Derek Miller hasn’t named a cow in years. Two days before the beef auction at the Elkhart County 4-H Fair, Miller dragged his latest entry, a black Maine steer, out from the barn stall.

The cow is one in a line of more than 15 animals the Jimtown graduate has raised during his 10 years of 4-H, and after a while, it becomes routine.

“I named them all when I was younger, but I couldn’t tell you a single one now,” Miller said. “It’s never been too hard to see them sold because I have always known where they’re going to end up.”

If he does have to call the cow, he’ll say “deuces” for a number two that came on the animal’s ear tag when Miller purchased it last October. But the animal isn’t like a pet.

“You do get to like them because every calf has its own personality,” Miller said. “Some are harder to sell than others, but when you get the fair check in the fall, that helps.”

That check in the mail has been coming since Miller was nine. His parents, Darin and Michelle, own a farm in Elkhart, and Miller, 19, grew up in 4-H, helping with the family’s Limousin cattle and horses.

“He is the epitome of a 4-Her,” said Eric Stutzman, assistant leader of the Beef Club. “Derek always jumps in. He will help out anyone who asks at any time. He’s been a great leader.”

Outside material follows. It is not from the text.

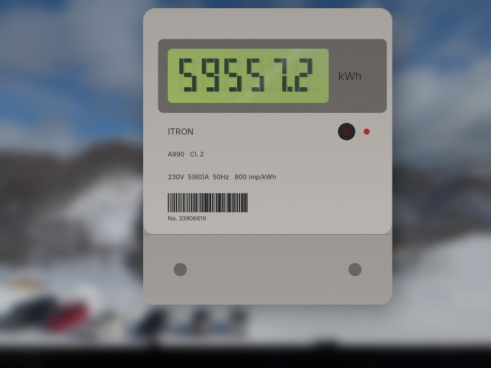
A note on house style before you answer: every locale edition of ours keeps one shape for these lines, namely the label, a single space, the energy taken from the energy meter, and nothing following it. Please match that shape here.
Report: 59557.2 kWh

For Miller, the best part of 4-H was “being around friends and family, and helping people getting cattle ready for show day.”

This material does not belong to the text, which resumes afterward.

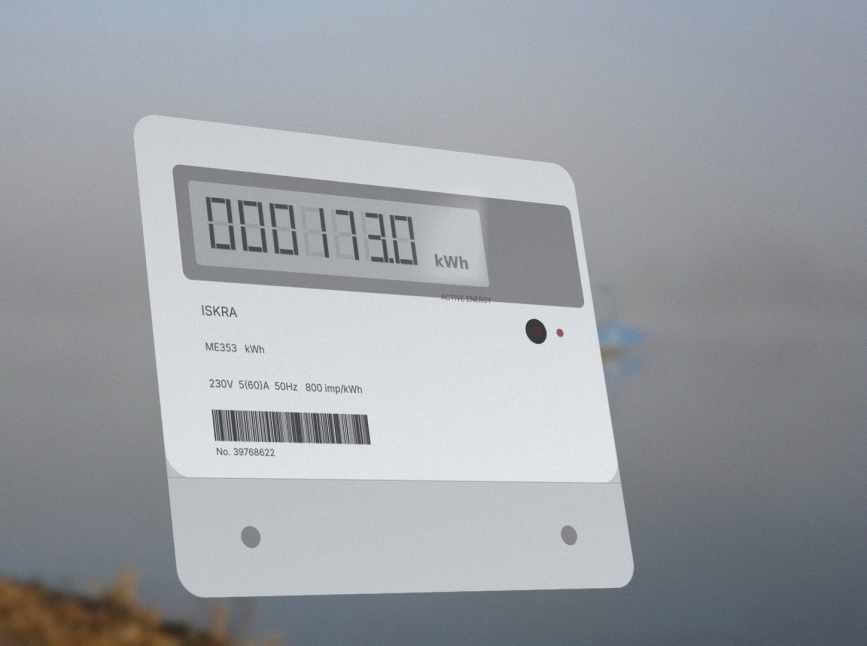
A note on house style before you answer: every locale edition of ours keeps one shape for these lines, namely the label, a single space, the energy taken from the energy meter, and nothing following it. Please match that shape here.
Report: 173.0 kWh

Miller would soon start readying the steer for his last 4-H show, an extensive list that includes a bath, pulling the hair up on the legs with an adhesive (to make them look attractive), and giving the cow as much food and drink as possible for what Miller calls a “winning fill.”

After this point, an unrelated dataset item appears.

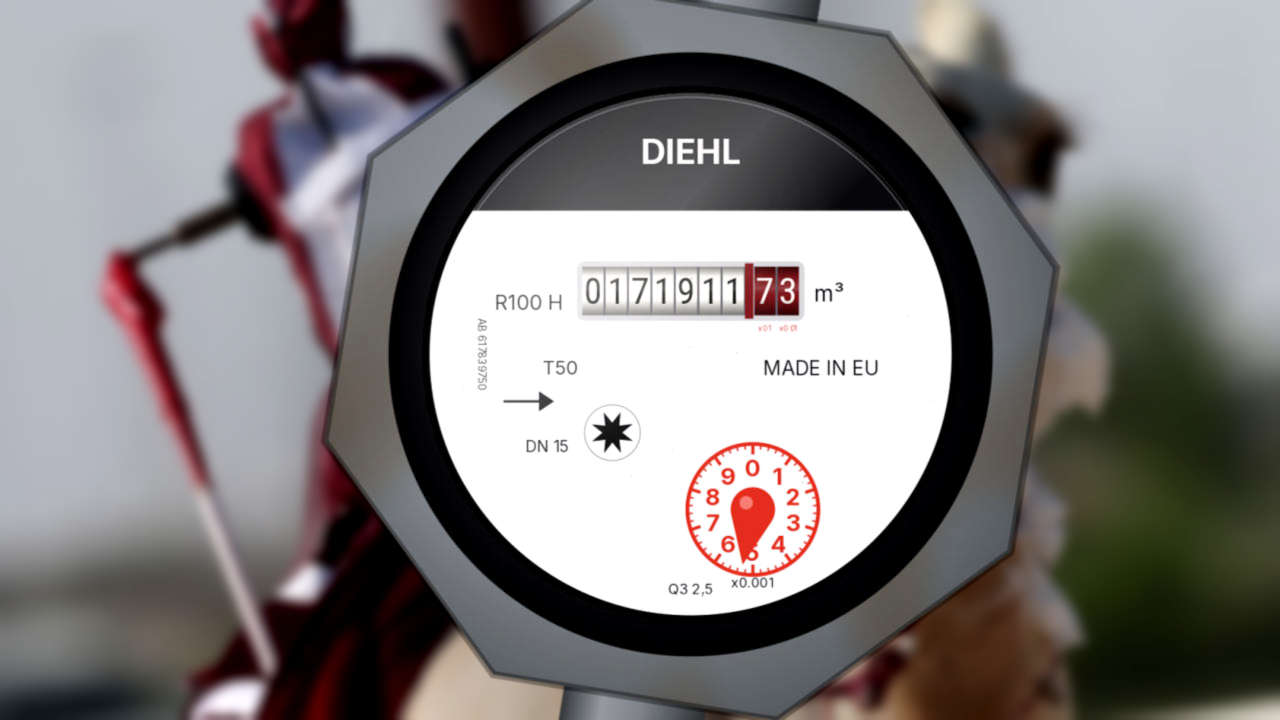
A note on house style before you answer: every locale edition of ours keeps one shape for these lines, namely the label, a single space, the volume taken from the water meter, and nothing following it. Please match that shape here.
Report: 171911.735 m³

Buyers are often found by word of mouth, as 4-Hers talk to people before the auction to spark interest. The average thousand-pound steer sells for about $2 per pound, earning the 4-Her roughly $2,000. It’s important to have a great calf, Miller said, but a way with people is important, too.

“If you work hard to get as many buyers as you can, you’ll do well,” he said. Miller has a buyer group this year, and the money he earns will go toward college.

Then the cow is off to the butcher block. Processing houses come to get purchased cattle mere hours after the show “for their last trip.” Buyers often just receive the meat, not the animal, after auction.

Yet a prize cow is not Miller’s goal. He had a champion steer one year, but can’t remember when.

“To me, it’s never about the winning,” Miller said. “The bigger thing is coming out and having a great time and helping everyone else have fun, too.”

Miller plans to major in diesel technology at University of Northwestern Ohio this fall, but he knows owning and raising cattle is in his future.

“I like watching them in the field,” Miller said. “I’ve grown up raising cows and don’t think I’ll ever really stop.”